Parts of McKellips Road near Loop 202 in Mesa were underwater Tuesday.

Salt River Project engineers have begun releasing excess water from its two reservoirs on the Verde River.

The Verde River release means the normally dry Salt River will flow through parts of the Valley, according to SRP’s Surface Water Resources Manager Charlie Ester.

Pictures from our news crew showed barricades were erected on part of McKellips Road most affected by the flooding.

[RELATED: SRP says dam & reservoir system ready for major weather event]

The water releases are necessary to create more storage capacity for future runoffs.

SRP in late January released water over Granite Reef Dam into the Salt River for a few days because of local inflows below Stewart Mountain Dam on the Salt River and Bartlett Dam on the Verde River.

The most recent significant water release through the Valley was in January 2010.

Then, on Friday, a low-level spill release of about 500 cubic feet per second was initiated from Bartlett Lake on the Verde River, which is reaching near capacity from snow melt.

[RELATED: Read full SRP statement]

The total Verde River storage system is at 87 percent of capacity, up from 45 percent in mid-December.
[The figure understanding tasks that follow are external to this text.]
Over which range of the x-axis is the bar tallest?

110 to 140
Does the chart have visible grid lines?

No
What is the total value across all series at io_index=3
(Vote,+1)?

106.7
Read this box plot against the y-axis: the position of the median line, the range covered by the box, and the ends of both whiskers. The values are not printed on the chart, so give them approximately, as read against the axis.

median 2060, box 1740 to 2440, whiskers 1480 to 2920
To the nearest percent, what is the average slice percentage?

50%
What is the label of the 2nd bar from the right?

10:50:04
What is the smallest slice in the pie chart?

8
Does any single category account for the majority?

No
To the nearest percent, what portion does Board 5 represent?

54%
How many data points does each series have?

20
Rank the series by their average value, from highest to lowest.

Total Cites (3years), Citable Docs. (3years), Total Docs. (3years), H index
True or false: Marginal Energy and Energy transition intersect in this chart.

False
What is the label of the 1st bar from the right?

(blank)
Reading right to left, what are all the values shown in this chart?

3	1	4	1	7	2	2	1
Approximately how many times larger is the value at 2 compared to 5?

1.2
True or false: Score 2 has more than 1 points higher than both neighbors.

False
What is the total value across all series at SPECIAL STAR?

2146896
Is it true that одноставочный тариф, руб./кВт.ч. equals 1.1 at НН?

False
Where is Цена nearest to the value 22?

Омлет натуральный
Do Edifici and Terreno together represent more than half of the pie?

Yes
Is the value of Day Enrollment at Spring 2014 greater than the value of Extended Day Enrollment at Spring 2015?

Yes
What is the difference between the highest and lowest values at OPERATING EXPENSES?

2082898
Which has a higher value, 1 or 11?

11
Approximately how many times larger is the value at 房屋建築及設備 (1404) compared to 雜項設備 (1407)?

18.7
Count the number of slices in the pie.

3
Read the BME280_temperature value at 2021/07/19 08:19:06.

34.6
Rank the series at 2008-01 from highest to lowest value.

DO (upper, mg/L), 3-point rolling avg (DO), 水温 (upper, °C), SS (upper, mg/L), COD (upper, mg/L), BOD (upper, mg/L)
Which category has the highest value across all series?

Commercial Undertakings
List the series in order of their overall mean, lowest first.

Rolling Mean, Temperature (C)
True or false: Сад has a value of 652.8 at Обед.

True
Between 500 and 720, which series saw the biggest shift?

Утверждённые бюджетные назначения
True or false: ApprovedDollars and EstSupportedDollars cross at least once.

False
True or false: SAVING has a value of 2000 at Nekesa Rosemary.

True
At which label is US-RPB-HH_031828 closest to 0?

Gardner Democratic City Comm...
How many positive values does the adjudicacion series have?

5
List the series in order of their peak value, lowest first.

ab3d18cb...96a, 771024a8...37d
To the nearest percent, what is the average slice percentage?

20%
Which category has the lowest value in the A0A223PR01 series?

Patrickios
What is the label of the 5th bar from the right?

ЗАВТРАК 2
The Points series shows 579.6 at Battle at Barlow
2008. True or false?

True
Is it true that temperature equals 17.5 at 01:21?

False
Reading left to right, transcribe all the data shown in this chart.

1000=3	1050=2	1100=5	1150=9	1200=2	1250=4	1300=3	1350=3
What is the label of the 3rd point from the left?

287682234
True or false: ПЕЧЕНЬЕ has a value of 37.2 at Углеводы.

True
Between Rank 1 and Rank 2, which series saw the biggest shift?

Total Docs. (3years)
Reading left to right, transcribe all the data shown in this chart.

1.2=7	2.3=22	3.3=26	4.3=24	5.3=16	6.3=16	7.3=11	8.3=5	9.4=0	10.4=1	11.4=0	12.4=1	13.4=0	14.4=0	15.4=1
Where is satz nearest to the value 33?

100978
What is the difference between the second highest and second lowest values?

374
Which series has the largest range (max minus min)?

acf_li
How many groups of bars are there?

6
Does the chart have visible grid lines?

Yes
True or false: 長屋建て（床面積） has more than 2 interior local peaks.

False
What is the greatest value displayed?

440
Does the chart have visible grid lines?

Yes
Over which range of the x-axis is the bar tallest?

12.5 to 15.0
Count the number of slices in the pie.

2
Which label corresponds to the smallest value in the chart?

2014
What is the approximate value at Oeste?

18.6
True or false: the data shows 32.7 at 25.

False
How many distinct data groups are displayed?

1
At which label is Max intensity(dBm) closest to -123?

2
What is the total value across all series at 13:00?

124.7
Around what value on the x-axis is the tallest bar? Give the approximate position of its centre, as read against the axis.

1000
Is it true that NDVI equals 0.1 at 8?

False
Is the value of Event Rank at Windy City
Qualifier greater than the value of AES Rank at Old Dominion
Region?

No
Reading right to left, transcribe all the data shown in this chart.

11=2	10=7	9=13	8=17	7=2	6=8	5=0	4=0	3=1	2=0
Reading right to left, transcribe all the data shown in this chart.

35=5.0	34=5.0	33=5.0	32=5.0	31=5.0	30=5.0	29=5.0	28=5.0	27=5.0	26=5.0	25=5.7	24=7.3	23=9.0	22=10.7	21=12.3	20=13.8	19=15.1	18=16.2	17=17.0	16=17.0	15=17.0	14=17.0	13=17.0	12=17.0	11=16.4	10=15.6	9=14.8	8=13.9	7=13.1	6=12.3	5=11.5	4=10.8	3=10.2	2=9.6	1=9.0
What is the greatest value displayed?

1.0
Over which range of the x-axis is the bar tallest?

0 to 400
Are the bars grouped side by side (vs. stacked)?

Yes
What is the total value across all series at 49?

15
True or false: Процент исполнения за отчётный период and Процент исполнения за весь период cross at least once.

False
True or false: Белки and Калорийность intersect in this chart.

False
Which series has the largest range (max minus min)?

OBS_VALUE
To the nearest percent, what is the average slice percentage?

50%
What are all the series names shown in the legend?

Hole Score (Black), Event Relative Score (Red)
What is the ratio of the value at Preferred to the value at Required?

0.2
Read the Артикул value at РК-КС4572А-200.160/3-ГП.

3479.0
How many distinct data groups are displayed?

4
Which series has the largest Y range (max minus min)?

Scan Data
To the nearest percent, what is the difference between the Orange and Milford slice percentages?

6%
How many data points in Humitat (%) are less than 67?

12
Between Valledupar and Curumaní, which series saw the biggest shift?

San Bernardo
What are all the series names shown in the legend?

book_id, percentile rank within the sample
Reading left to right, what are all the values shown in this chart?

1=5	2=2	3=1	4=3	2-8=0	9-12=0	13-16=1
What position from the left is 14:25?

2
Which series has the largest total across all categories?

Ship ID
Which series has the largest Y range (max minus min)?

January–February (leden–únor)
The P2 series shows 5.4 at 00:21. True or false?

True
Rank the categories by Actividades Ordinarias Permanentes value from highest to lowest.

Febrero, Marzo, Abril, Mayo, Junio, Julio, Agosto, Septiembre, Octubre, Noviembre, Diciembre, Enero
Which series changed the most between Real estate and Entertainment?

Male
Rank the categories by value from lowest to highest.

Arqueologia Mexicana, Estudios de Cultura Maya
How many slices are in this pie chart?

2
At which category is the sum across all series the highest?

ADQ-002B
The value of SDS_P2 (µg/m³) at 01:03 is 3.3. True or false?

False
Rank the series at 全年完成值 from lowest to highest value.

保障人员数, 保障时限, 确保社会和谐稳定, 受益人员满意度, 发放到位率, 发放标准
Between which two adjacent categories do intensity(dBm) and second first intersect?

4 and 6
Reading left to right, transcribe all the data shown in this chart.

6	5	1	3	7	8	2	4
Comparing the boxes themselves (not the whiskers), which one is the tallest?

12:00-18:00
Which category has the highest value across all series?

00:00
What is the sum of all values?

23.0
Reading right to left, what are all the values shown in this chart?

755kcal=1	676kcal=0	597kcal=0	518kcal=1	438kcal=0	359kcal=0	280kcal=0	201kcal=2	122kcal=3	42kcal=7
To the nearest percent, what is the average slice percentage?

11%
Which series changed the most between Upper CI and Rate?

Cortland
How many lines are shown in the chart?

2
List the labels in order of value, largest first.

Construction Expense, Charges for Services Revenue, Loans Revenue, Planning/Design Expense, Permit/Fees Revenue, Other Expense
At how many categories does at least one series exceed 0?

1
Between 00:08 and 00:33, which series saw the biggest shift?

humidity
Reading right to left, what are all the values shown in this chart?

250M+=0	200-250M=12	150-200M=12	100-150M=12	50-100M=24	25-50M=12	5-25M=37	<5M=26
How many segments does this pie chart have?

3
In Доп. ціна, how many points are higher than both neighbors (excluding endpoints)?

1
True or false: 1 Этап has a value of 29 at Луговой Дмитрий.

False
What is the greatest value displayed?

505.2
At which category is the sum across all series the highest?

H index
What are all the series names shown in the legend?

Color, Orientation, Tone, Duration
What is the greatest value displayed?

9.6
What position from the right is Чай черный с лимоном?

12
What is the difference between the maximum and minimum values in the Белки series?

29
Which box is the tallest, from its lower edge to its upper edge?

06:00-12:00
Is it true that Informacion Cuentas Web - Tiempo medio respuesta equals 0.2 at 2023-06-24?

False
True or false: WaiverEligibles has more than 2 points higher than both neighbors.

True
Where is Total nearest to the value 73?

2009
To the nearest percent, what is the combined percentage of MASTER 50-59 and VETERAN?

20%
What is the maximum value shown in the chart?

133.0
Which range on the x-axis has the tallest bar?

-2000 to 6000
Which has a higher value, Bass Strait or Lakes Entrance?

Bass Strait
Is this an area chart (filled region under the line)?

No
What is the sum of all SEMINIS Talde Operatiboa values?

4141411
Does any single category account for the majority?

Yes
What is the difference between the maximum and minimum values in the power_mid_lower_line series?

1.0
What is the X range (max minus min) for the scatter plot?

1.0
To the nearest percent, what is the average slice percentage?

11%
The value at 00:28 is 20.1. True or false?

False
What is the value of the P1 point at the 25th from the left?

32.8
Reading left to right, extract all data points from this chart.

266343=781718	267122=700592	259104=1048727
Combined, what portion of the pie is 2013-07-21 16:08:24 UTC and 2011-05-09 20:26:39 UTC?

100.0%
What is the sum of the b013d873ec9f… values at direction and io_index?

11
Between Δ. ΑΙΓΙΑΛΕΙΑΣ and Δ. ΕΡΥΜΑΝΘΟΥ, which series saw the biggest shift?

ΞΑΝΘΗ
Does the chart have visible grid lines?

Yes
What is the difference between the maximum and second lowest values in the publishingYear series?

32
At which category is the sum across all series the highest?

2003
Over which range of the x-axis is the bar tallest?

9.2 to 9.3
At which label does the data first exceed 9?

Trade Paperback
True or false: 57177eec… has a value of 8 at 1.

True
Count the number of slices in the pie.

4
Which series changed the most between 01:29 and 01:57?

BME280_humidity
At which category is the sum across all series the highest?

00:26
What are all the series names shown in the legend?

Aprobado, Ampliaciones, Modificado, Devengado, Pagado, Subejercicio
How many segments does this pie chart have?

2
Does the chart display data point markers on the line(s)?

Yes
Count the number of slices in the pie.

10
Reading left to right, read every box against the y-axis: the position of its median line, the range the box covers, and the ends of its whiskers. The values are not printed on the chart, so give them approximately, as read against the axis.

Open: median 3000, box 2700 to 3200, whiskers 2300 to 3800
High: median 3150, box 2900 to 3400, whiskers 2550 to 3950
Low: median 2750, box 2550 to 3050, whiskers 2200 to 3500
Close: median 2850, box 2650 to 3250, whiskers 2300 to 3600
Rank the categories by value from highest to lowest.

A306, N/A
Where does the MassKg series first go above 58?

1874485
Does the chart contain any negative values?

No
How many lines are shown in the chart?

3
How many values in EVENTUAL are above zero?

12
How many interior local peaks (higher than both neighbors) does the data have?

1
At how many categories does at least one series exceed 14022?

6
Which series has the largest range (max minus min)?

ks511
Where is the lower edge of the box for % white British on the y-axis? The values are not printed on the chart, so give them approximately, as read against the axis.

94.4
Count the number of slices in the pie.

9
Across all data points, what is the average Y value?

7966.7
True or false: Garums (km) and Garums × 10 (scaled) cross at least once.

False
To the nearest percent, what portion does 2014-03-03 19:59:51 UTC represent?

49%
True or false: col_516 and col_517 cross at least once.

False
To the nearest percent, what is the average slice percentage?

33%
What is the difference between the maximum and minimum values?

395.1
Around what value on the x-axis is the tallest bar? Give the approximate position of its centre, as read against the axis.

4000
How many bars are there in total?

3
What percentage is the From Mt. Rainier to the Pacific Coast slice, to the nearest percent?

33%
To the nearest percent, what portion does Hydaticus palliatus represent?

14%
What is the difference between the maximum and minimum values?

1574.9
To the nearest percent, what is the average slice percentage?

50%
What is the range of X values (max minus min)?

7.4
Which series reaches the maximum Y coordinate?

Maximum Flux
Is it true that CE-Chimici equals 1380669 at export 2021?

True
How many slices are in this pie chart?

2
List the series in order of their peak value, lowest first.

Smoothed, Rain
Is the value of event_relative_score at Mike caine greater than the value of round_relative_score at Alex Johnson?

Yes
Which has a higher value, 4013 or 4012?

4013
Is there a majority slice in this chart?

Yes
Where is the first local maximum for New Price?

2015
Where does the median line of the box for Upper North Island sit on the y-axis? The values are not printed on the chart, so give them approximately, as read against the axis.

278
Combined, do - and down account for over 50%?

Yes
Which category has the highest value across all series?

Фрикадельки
Horseshoe Lake is currently at 94 percent of capacity and Bartlett Lake is 82 percent full.

SRP said in a statement that the combined Salt and Verde system is at 64 percent of capacity, up from 55 percent one year ago.

There is significantly more storage available on the Salt River, which is 61 percent full.

Theodore Roosevelt Lake, which holds about two-thirds of the water SRP stores, is at 53 percent, up from 35 percent on Dec. 15 and an increase of nearly 500,000 acre-feet since mid-December.

This winter’s storms have been a welcome sight for SRP, which in 2016 saw a sixth consecutive below-median runoff season for the first time in its 119 years of record keeping.

That streak will likely be snapped this winter, according to Ester.